> _What is required_
Reproduce the entries shown below only from the line with "ring mcp: (406, 321)" down to the line with "middle dip: (281, 430)", keeping both end lines and copying each one exactly.

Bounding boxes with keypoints
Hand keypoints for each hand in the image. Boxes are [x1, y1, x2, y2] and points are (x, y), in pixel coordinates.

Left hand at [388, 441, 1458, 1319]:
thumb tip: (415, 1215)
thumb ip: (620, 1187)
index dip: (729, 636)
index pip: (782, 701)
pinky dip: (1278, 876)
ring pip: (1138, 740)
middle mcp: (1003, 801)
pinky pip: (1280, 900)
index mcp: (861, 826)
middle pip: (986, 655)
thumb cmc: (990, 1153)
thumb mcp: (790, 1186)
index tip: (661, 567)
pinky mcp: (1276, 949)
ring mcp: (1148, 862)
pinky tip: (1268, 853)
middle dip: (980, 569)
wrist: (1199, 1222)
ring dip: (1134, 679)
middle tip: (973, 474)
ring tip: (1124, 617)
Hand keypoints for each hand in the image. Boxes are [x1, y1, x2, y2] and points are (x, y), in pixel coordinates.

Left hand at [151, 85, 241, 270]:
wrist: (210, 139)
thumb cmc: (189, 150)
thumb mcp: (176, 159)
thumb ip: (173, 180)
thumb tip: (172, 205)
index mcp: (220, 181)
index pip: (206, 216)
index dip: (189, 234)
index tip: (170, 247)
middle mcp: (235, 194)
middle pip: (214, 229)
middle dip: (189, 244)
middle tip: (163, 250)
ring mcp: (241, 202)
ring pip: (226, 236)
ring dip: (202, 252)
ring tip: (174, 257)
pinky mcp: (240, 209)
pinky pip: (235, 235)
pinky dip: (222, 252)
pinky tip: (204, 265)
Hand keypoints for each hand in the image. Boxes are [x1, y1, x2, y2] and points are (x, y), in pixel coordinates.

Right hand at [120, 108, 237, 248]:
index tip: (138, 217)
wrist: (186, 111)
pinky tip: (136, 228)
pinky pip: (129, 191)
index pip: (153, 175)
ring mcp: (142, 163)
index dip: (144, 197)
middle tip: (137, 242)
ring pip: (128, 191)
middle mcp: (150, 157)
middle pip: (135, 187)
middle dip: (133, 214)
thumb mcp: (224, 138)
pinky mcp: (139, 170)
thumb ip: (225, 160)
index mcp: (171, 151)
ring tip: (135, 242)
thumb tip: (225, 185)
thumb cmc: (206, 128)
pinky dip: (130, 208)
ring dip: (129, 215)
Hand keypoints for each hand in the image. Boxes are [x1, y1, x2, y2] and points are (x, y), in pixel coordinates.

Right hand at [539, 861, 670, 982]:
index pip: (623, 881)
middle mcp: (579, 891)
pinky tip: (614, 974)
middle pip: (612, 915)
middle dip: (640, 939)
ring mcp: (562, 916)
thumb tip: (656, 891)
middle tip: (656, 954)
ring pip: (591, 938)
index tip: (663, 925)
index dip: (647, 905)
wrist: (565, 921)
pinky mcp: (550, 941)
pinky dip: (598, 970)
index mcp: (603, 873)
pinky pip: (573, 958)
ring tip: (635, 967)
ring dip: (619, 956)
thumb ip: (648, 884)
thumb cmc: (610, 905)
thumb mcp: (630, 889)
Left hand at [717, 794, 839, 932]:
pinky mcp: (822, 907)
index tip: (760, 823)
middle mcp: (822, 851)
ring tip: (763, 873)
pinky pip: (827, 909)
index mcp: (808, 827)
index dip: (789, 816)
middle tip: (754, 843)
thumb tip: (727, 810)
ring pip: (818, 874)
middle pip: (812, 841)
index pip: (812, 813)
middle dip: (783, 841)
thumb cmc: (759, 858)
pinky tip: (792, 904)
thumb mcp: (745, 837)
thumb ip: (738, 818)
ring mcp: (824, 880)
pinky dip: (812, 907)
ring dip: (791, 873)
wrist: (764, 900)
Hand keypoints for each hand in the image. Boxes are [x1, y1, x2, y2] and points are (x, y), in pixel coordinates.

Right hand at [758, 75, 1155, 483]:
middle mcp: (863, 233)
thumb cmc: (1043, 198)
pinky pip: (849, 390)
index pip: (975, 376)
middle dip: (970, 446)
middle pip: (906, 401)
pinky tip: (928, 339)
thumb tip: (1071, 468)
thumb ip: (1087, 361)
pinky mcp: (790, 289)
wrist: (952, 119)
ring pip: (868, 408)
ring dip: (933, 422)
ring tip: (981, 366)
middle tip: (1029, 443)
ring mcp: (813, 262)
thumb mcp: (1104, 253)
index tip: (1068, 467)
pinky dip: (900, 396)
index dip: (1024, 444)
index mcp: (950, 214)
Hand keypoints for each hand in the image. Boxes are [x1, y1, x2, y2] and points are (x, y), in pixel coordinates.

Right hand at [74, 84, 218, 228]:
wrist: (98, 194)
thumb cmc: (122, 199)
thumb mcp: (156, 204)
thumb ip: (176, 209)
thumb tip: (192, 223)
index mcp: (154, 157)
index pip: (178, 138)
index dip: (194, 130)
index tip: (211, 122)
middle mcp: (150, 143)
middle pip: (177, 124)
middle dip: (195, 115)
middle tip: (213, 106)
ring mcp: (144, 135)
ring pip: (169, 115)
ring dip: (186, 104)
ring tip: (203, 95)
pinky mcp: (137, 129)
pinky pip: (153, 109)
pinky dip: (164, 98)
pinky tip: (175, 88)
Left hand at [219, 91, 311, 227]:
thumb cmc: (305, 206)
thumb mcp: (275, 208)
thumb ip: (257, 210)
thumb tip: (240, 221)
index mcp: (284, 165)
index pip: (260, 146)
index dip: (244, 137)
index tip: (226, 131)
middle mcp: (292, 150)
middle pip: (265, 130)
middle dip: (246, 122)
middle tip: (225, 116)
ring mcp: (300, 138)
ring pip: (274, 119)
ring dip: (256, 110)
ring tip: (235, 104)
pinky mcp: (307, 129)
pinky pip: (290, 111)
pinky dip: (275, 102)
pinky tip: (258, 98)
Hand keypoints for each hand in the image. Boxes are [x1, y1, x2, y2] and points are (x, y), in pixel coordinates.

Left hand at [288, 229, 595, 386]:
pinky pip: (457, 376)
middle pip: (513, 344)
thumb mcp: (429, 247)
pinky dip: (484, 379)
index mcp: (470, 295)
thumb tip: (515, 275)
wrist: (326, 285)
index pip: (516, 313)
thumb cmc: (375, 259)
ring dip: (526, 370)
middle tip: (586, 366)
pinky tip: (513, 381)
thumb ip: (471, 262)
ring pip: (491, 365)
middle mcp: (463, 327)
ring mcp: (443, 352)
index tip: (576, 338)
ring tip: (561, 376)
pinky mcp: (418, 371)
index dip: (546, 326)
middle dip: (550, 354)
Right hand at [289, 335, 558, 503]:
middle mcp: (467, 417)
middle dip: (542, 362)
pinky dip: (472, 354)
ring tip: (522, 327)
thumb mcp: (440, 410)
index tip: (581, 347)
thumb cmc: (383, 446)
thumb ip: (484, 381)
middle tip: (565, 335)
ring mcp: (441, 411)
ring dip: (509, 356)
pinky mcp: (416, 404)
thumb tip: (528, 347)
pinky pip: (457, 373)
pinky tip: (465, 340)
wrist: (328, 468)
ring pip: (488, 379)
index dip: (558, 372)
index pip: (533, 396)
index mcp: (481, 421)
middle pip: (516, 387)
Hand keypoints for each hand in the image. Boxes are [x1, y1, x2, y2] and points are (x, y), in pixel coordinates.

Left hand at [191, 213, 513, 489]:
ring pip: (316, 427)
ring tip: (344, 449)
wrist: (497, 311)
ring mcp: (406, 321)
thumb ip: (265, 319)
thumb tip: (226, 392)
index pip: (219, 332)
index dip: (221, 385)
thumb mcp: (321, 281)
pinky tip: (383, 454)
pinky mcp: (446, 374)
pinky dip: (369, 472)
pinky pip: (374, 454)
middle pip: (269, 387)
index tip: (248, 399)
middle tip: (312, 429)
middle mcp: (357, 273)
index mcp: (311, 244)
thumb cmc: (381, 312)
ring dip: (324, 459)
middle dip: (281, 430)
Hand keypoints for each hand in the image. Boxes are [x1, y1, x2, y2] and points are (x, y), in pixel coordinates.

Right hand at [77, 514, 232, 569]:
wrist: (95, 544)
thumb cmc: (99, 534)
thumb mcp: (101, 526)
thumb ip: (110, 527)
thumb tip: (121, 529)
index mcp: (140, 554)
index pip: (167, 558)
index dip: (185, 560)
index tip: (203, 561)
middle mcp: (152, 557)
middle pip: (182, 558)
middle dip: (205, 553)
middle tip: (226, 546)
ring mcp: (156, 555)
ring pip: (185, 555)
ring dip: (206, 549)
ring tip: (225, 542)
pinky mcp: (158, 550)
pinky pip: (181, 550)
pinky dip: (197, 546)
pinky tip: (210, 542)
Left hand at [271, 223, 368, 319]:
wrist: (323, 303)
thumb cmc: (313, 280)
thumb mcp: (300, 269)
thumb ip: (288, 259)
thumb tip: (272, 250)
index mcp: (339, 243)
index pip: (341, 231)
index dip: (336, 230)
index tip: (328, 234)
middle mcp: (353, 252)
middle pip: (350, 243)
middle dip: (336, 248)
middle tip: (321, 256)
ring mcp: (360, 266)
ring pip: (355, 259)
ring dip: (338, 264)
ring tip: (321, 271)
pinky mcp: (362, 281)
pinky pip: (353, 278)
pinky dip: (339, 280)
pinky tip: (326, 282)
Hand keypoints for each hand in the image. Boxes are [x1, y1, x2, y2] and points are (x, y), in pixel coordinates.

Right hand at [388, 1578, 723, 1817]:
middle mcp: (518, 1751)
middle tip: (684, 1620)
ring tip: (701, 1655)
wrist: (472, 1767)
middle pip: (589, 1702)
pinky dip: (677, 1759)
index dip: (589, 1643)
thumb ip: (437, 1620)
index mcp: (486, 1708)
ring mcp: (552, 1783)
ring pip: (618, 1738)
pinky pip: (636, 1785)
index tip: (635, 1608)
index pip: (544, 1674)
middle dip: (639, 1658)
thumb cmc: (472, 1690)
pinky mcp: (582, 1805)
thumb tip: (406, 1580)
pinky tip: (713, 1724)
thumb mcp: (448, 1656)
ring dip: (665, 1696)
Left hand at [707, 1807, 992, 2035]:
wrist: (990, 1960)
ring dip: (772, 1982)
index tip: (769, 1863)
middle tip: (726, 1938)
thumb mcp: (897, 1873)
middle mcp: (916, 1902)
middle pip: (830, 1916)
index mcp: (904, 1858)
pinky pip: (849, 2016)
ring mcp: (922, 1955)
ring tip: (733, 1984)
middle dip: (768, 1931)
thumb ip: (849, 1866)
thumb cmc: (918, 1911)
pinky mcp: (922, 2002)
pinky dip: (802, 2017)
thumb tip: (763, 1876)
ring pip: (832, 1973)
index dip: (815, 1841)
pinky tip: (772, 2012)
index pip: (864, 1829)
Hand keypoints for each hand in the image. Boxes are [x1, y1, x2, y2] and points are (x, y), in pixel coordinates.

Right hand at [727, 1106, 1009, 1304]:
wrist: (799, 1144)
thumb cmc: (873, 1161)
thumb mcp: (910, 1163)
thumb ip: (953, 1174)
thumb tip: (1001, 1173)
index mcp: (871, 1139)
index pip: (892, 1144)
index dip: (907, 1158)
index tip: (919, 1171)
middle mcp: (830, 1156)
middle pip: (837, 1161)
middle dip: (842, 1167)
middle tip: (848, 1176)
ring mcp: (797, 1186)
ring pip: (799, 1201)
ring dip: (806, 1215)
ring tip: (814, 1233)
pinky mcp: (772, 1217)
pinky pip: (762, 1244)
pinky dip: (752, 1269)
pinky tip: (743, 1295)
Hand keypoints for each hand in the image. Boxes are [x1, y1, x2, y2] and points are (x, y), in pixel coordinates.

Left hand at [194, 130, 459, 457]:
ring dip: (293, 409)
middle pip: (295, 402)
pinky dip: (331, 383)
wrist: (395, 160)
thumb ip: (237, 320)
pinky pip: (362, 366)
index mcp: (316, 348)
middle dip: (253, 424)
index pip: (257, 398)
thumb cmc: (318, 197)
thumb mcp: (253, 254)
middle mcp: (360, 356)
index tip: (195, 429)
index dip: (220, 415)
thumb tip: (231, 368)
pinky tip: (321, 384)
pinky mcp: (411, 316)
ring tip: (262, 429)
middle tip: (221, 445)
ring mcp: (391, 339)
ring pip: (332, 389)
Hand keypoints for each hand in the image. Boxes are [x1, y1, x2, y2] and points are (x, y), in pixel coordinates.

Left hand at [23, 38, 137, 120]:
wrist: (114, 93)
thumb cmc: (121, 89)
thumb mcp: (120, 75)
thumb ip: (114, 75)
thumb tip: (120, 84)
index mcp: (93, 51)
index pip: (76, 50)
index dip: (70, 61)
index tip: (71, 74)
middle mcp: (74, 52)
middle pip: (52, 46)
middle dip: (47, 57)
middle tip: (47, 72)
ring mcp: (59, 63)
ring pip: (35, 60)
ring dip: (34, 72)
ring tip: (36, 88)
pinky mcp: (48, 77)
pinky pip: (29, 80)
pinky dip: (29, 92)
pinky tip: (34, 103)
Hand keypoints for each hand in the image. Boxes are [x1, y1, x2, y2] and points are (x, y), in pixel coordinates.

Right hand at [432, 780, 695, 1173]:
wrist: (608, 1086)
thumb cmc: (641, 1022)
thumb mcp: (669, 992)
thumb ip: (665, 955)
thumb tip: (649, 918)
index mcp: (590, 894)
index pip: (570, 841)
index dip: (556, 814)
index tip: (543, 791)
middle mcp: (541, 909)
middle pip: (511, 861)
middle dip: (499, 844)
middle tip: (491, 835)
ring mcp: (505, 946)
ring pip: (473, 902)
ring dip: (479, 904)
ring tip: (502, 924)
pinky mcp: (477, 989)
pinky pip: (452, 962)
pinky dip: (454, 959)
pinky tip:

> _Result of this exercise_
ring mcp: (406, 321)
thumb ip: (265, 319)
thumb tip: (226, 392)
index pip: (219, 332)
index dip: (221, 385)
thumb mcp: (321, 281)
pinky tip: (383, 454)
pinky mcp: (446, 374)
pinky dip: (369, 472)
pinky pip: (374, 454)
middle pip: (269, 387)
index tip: (248, 399)
middle tip: (312, 429)
middle mcp: (357, 273)
index mcp: (311, 244)
thumb cmc: (381, 312)
ring dip: (324, 459)
middle dip: (281, 430)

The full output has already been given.